On the face of it, this seems perfectly descriptive. What is it failing to communicate? And why don’t people care?

Yes, uv is fast. Really fast. When your CI/CD pipeline drops from 5 minutes to 30 seconds and when your Docker builds shrink, speed like this actually matters. And this does have a compounding effect when it’s used day-to-day. But even then, speed isn’t quite the main appeal of uv for me, and I suspect it’s not the appeal of uv for most Python developers who use it, nor ‘would-be’ uv converts.

Yes, uv is also a “package and project manager”. But so what? We’ve had plenty of terrible package managers before.

Yes, uv is also made in Rust. But again, what is this supposed to add? While I’m sure this matters to Rustaceans, Python users aren’t going to get hung up on what language their developer tools are built with. They just want it to not be terrible.

The Real Problem uv Solves

The fundamental problem uv solves - and where it should focus its messaging - is tool sprawl. Python workflows used to be a Frankenstein’s monster of different tools, each with their own configuration files and their own ways of breaking. uv isn’t just a package manager — it’s a complete Python toolchain replacement.

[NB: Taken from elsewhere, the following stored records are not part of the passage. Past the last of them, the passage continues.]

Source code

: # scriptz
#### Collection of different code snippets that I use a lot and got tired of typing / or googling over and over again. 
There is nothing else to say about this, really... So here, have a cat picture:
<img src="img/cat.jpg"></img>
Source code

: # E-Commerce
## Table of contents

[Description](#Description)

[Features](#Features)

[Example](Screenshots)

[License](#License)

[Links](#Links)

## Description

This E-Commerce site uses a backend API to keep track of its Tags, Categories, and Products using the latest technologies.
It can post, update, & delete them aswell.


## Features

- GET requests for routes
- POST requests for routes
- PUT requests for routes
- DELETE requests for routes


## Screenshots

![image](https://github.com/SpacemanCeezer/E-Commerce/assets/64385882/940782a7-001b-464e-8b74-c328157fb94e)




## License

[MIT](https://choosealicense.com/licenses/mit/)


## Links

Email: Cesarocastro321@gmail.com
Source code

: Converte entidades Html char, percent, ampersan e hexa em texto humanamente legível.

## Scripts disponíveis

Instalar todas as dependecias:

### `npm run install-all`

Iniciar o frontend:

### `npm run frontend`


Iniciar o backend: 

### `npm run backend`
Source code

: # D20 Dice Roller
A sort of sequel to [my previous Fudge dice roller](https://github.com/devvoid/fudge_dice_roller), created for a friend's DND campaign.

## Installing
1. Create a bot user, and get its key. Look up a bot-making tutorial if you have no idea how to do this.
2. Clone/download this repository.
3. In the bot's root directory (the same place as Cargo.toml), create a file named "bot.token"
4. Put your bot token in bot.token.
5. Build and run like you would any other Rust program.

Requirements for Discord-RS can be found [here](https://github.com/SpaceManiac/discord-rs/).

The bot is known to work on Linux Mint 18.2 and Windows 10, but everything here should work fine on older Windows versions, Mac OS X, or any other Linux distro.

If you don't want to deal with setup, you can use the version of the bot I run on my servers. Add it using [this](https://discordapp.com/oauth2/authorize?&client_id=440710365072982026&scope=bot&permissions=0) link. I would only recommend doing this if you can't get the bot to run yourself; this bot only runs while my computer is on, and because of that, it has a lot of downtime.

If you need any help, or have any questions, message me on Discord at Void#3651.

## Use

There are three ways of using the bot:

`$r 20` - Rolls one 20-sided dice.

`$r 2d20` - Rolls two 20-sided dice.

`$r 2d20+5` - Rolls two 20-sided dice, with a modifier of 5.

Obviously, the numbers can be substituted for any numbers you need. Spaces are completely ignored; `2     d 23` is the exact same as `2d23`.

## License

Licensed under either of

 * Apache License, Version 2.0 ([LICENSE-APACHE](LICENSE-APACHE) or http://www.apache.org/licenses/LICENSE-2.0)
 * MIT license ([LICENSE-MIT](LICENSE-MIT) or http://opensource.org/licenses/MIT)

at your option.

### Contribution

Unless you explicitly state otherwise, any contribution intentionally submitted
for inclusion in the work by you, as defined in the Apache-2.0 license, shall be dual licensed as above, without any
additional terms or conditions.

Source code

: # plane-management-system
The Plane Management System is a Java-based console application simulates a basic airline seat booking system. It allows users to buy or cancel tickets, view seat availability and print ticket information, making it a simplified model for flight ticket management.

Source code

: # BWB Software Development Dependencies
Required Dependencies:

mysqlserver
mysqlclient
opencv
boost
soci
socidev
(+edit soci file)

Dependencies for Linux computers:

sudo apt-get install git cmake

  • Package management: Replaces pip, pip-tools, pipenv
  • Virtual environments: Replaces venv, virtualenv, conda
  • Project scaffolding: Replaces cookiecutter for simple cases
  • Script running: Replaces manual activation/deactivation
  • Building: Replaces build, setuptools directly
  • Publishing: Replaces twine
  • Python versioning: Replaces pyenv

This means no more remembering which tool does what, everything lives in pyproject.toml, and every commonly used command starts with uv, with effortlessly memorable syntax.

This was presumably what Astral intended to communicate with “project manager”, but Python developers don’t have a frame of reference for what this means in the context of Python tooling.

uv is a unified tool that just happens to be blazingly fast. That’s why it’s winning (gradually), and that’s why I think the copywriting misses the mark. The future of Python tools is to only ever need one multi-tool.